The given article concerns the comparative analysis of the developed simulation and analytic models of the neural network self-routing analog-to-digital convertor (ADC) which were created in order to calculate the required number of serving neurons depending on the set parameters of ADC and the probability of failure.
At this stage the simplified structure of the neural network (NN) was taken as the basic model; its topology presents a circle of sequentially connected basic neurons without regard to the additional bypass connections between them.

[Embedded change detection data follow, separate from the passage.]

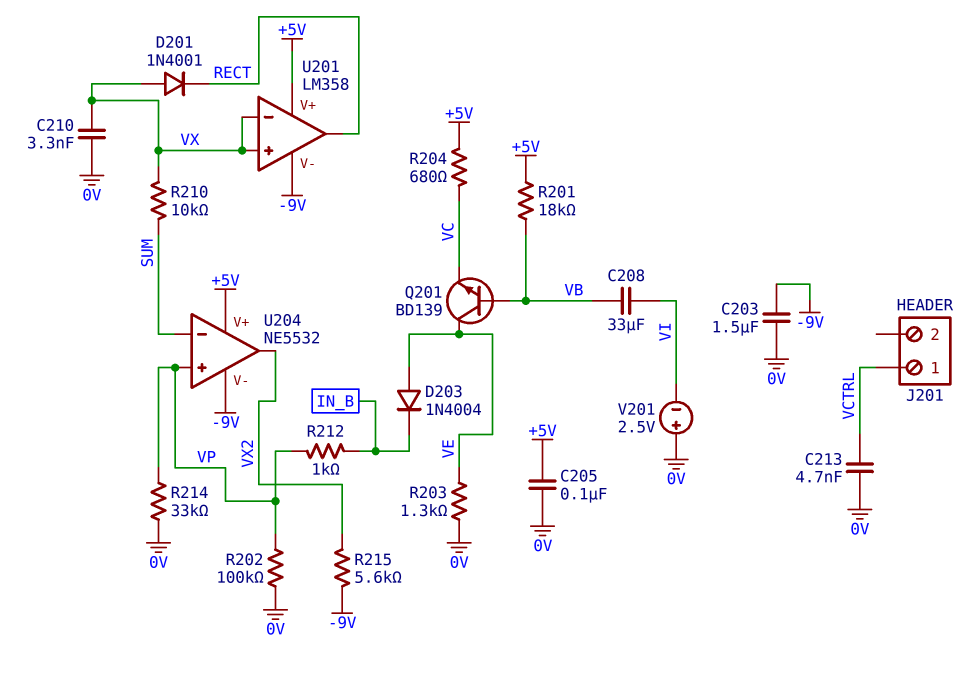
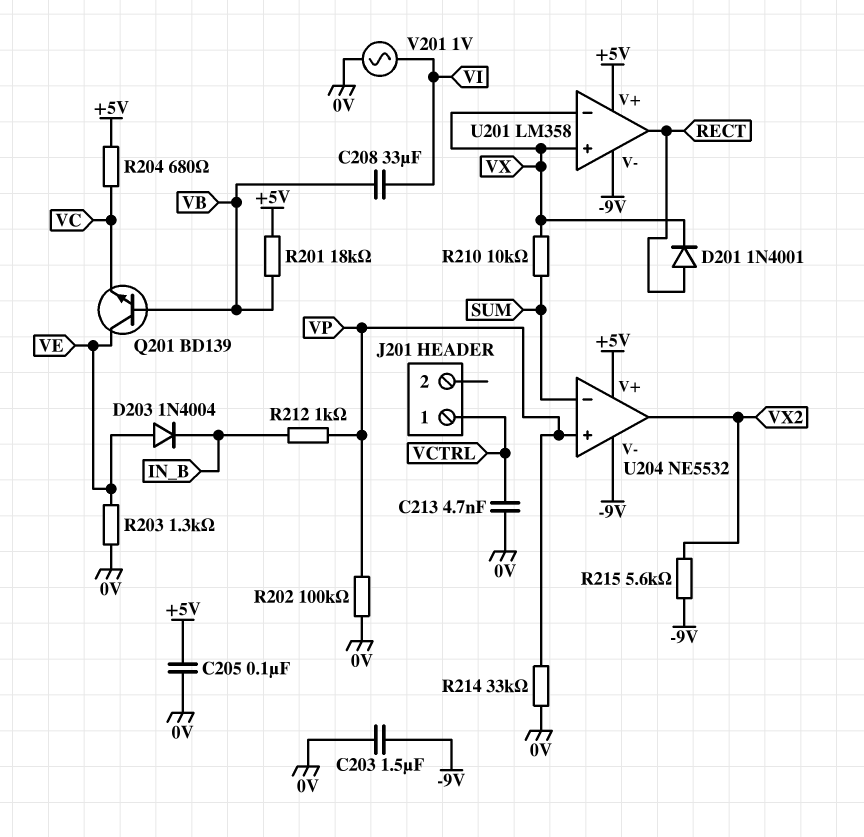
C210: 3.3nF (0V, VX) -> none
D201: diode 1N4001 (A VX, K RECT) -> diode 1N4001 (A RECT, K VX)
V201: 2.5V (plus 0V, minus VI) -> AC 1V (0V, VI)

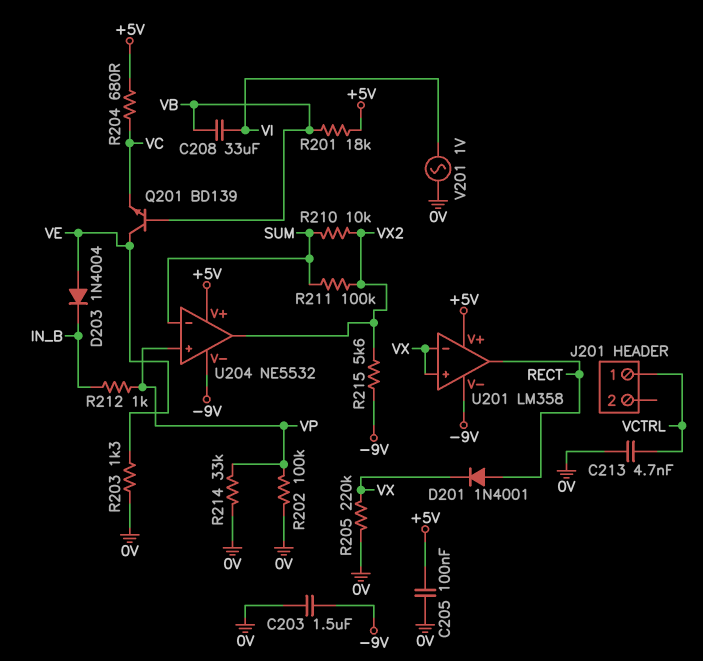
R205: none -> 220k (0V, VX)
R210: 10k (SUM, VX) -> 10k (SUM, VX2)
R211: none -> 100k (SUM, VX2)

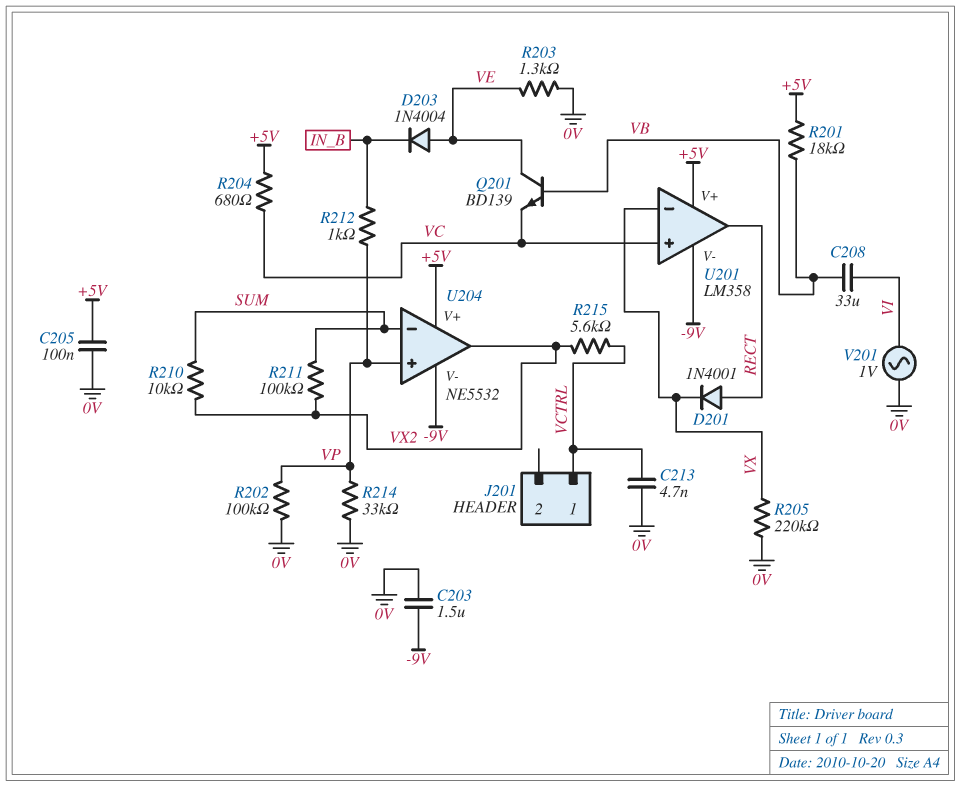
R215: 5.6k (-9V, VX2) -> 5.6k (VCTRL, VX2)
U201 pin in+: VX -> VC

The simulation model was developed with the help of the AnyLogic tool using the agent modelling method. This model has the logic of posing and serving the requests in the NN with the regard to the spontaneous failure of the neurons either available or occupied by serving a request at the given moment. The probability of the failure at the serving of the incoming request in the given model is calculated by the relation of the total time during which the system was being in the failure status (couldn’t pose the incoming request in the NN) to the whole modelling time.
Then, the analytical model of the neural network self-routing analog-to-digital convertor was considered. It is described with the help of the queuing theory (QT). Based on input and output routes properties the kind of the queue was determined, then the vector graph of the given system status was built which helps to define the failure probability of serving – this is the sum of status probabilities when a failure takes place.
However, together with the increase of parameters describing the NN the vector graph of the queuing system becomes more complicated which is why it was decided to develop the model allowing to accelerate the required calculations. This model was developed using the AnyLogic tool and it also has the vector graph structure of the queuing system of ADC. The probability of the failure is calculated by the relation of the total time during which the system was being in the failure status to the whole modelling time. Usage of the developed model accelerates the calculations significantly but doesn’t solve the problem of the automatic scaling of the status graph.
In order to solve this problem, the improved analytical ADC model was designed. The peculiarity of this model is in the automatic production of status agents corresponding to the status vector graph of queuing system which is produced by the top-level agent presenting the network of queuing serving. The calculation of the failure probability is made the same way.
According to the results of the modelling, the comparative analysis was provided, the conclusion of simulation and ana-lytical models adequacy was made, and the further problems of the research were formulated.